Human Rights Watch accuse le Rwanda de fermer les yeux sur les actes de torture

Dans un rapport publié ce mardi 15 octobre 2024, l’ONG Human Rights Watch accuse le Rwanda d’entretenir l’impunité sur les actes de tortures et de traitements inhumains. Le rapport de 23 pages, intitulé « “Ils m’ont jeté dans l’eau et battu” : La nécessité de rendre des comptes pour la torture au Rwanda », documente la torture et les mauvais traitements infligés à des détenus par des fonctionnaires pénitentiaires et des détenus à la prison de Nyarugenge dans la capitale, Kigali ; à la prison de Rubavu, dans l’ouest du Rwanda ; et dans un centre de détention non officiel à Kigali connu sous le nom de « Kwa Gacinya ».

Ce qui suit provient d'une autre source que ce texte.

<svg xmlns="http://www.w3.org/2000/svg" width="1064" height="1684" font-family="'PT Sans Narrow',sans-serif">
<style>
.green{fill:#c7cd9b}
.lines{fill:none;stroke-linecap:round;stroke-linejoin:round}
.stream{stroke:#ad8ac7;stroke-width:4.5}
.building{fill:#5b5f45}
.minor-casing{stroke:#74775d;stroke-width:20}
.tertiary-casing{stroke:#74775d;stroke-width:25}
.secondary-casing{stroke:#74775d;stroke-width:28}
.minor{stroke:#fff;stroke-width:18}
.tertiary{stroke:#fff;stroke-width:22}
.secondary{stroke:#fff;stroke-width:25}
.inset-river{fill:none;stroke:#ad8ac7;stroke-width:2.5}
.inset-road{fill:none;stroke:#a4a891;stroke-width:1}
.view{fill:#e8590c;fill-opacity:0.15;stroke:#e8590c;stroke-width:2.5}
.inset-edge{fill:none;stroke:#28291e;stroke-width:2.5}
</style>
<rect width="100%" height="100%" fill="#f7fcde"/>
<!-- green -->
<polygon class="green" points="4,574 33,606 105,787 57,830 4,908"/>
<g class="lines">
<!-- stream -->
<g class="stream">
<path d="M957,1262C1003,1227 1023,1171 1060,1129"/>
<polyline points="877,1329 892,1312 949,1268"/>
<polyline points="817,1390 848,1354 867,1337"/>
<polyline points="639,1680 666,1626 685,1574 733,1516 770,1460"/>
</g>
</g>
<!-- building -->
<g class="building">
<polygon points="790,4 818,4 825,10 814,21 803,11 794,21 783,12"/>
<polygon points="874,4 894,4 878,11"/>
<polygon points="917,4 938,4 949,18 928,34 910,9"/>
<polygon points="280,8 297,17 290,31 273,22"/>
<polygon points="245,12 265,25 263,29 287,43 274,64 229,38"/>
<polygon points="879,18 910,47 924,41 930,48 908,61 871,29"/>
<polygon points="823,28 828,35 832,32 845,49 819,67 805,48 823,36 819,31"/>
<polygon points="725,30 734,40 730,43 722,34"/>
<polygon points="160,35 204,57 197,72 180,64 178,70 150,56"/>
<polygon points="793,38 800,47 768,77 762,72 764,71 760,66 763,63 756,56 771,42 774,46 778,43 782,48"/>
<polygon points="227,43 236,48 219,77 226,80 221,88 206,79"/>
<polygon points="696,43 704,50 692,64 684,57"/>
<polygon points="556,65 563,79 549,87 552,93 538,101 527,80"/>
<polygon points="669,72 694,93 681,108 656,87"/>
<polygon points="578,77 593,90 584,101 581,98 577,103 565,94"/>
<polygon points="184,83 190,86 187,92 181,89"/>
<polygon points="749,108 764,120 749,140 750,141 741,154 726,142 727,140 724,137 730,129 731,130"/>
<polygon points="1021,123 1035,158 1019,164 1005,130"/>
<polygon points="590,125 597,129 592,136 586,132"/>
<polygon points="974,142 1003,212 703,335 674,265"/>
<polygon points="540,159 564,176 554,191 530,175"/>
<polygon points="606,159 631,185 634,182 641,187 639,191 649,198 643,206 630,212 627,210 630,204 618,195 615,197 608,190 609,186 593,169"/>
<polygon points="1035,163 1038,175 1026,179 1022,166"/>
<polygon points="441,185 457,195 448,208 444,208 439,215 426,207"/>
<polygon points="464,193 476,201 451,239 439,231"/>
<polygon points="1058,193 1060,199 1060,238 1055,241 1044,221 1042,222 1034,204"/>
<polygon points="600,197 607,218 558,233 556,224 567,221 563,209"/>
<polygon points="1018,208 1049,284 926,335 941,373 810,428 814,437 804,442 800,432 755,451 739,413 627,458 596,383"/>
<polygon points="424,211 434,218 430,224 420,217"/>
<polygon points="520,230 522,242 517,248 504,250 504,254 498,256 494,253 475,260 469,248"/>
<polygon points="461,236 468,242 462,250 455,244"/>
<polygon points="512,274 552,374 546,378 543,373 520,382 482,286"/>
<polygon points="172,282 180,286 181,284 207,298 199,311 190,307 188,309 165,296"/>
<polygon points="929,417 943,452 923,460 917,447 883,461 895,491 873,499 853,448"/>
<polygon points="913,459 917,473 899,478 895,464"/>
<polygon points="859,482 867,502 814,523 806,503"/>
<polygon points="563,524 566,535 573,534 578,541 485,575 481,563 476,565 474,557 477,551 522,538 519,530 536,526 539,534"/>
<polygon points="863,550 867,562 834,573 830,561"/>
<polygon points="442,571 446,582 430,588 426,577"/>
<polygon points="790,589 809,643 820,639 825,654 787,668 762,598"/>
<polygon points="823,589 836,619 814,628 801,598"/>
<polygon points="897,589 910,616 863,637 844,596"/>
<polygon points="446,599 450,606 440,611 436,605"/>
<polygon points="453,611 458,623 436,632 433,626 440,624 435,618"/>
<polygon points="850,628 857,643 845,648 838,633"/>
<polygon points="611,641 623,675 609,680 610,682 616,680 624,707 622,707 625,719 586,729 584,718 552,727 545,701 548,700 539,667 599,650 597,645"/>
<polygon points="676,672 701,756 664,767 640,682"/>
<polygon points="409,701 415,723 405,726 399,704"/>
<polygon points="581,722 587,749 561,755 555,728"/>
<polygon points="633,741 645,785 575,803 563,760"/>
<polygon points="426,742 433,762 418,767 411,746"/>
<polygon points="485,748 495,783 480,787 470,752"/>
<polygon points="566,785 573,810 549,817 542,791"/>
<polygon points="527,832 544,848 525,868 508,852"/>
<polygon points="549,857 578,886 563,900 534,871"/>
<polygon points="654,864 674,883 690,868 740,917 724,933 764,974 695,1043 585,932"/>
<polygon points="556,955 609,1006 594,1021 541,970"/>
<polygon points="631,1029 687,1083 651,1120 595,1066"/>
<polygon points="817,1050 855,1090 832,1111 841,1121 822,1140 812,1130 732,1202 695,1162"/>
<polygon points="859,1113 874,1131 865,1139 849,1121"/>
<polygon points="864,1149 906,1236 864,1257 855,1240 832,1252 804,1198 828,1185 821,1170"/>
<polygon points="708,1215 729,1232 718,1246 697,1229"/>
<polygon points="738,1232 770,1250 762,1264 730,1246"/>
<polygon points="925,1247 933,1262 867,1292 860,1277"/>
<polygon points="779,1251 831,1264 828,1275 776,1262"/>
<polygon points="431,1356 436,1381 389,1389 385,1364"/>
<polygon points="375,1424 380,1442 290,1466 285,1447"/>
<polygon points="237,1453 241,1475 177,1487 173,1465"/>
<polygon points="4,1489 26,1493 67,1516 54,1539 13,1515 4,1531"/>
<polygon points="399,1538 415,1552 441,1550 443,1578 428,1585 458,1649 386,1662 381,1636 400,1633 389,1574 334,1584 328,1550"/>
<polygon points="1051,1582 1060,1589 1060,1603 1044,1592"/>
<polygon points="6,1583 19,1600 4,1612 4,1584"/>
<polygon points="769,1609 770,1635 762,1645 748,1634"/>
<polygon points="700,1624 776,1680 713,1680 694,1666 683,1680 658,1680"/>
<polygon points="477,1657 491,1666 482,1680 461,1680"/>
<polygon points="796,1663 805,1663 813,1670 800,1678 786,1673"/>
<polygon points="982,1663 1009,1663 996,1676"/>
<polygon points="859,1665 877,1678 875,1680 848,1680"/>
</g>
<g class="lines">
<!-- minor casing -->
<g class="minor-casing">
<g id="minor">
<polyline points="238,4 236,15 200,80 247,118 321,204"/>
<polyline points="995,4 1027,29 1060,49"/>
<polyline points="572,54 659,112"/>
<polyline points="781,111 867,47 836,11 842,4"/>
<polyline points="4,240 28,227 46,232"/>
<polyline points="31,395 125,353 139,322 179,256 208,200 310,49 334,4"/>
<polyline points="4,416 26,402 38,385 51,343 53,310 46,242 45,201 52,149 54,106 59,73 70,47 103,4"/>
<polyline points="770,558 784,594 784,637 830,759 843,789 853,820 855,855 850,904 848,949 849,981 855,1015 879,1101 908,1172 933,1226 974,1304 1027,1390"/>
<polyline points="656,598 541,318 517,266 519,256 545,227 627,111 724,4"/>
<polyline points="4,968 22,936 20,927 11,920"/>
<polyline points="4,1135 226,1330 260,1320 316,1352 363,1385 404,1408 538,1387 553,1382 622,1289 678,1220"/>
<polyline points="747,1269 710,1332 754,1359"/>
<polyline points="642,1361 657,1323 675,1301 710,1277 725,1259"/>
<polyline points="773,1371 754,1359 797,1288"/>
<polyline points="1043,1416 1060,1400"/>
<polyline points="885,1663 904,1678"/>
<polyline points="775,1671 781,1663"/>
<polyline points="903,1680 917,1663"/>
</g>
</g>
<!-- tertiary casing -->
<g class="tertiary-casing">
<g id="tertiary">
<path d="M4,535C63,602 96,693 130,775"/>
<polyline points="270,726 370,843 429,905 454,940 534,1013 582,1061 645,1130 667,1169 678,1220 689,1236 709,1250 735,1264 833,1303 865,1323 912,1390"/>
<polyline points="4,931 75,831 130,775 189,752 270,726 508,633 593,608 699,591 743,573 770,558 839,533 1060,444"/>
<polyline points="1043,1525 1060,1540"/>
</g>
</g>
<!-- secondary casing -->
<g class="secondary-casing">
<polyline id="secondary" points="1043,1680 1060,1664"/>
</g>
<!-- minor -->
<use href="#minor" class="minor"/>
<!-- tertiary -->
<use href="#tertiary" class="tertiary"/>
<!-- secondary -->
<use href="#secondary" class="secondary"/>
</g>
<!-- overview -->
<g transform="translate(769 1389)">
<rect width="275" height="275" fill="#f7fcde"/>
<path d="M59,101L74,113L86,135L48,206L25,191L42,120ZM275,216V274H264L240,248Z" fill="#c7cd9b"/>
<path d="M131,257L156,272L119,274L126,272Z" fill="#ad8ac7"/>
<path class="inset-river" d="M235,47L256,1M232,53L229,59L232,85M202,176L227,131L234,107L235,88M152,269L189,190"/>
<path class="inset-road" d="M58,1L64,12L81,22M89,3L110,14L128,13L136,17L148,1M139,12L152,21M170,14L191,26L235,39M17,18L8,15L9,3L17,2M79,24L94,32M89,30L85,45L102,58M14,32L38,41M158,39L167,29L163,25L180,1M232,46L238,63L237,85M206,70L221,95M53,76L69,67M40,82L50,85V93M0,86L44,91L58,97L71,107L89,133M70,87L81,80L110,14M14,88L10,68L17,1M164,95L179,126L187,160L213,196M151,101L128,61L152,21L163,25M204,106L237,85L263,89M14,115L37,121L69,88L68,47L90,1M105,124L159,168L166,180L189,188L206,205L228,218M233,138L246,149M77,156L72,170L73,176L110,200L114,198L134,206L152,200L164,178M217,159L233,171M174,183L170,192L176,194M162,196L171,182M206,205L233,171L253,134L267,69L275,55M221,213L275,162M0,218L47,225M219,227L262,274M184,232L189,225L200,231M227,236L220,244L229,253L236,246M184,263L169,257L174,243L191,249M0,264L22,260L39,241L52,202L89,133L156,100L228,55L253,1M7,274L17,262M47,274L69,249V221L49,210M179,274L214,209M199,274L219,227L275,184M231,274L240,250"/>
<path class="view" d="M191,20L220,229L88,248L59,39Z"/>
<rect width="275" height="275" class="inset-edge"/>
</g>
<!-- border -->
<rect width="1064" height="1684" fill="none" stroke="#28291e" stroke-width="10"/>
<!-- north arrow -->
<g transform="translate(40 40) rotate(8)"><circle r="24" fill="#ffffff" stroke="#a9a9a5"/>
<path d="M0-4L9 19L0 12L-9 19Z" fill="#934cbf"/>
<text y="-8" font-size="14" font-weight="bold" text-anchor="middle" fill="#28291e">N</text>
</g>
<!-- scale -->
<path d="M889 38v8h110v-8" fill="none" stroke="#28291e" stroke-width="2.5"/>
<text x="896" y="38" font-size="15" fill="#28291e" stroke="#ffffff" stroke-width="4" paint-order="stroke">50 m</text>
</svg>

Selon Human Rights Watch, des juges ont ignoré les plaintes de personnes actuellement ou précédemment détenues lors de procès concernant la détention illégale et les mauvais traitements, créant un environnement d’impunité quasi totale.
« Nos recherches montrent que des fonctionnaires pénitentiaires ont été autorisés à torturer des détenus en toute impunité pendant des années, soulignant les failles des institutions rwandaises chargées de protéger les droits des détenus », a déclaré Clémentine de Montjoye, chercheuse senior auprès de la division Afrique à Human Rights Watch.
« Le procès historique des responsables pénitentiaires constitue un premier pas important vers l’obligation de rendre des comptes, mais une réponse plus complète serait nécessaire pour lutter contre la pratique profondément enracinée de la torture au Rwanda », a poursuivi la chercheuse.
Human Rights Watch a rapporté avoir mené des entretiens entre 2019 et 2024, avec une trentaine de personnes dont 13 anciens détenus qui étaient incarcérés dans des lieux de détention non officiels et dans les prisons de Rubavu et de Nyarugenge entre 2017 et 2024.
L’ONG a aussi examiné des interviews sur YouTube d’anciens prisonniers qui ont décrit avoir été torturés en détention, et a étudié les documents judiciaires liés aux procès de 53 personnes. Certains ont témoigné lors du procès de l’ancien directeur des prisons de Nyarugenge et de Rubavu, Innocent Kayumba, et de 17 autres personnes accusées de torture, de coups et blessures volontaires, de meurtre et d’autres délits.
Parmi les éléments à charge, Human Rights Watch a recueilli les témoignages d’anciens détenus qui ont décrit le calvaire vécu par les prisonniers dans un site appelé « Yordani » qui existait dans les deux prisons, où des détenus étaient submergés de force dans un conteneur rempli d’eau sale et battus. Certains ont ajouté que des détenus ont ensuite été forcés de courir pieds nus dans la cour jusqu’à ce qu’ils s’effondrent. Onze (11) prisonniers, selon d’anciens détenus, sont morts en détention à la suite de passages à tabac.
En outre, Human Rights Watch a constaté la récurrence systématique de mauvais traitements, de simulacres d’exécutions, de passages à tabac et de torture à Kwa Gacinya, datant depuis au moins 2011. Human Rights Watch a reçu des informations selon lesquelles Kwa Gacinya est maintenant utilisé comme bureau de la police ; toutefois, deux sources liées aux services de sécurité ont indiqué que des abus sont toujours commis dans son sous-sol.
Selon Human Rights Watch, la condamnation en avril dernier d’Innocent Kayumba et autres pour l’agression et le meurtre d’un détenu à la prison de Rubavu en 2019 n’est qu’une justice partielle. Les accusations pour torture ayant été écartées.
Human Rights Watch déplore que la Commission nationale des droits de la personne du Rwanda (CNDP) manque d’indépendance, et n’a pas eu la capacité ou la volonté de signaler les cas de torture.
En mai, la proposition de Human Rights Watch de rencontrer le ministre de la Justice et la présidente de la CNDP pour leur faire part des conclusions préliminaires de ces recherches n’a pas reçu un avis favorable. La chercheuse senior s’est vu refuser l’entrée sur le territoire rwandais lors de son arrivée à l’aéroport international de Kigali. Les courriers envoyés le 10 septembre au ministre de la Justice et à la CNDP afin de présenter les conclusions sont restés sans réponse.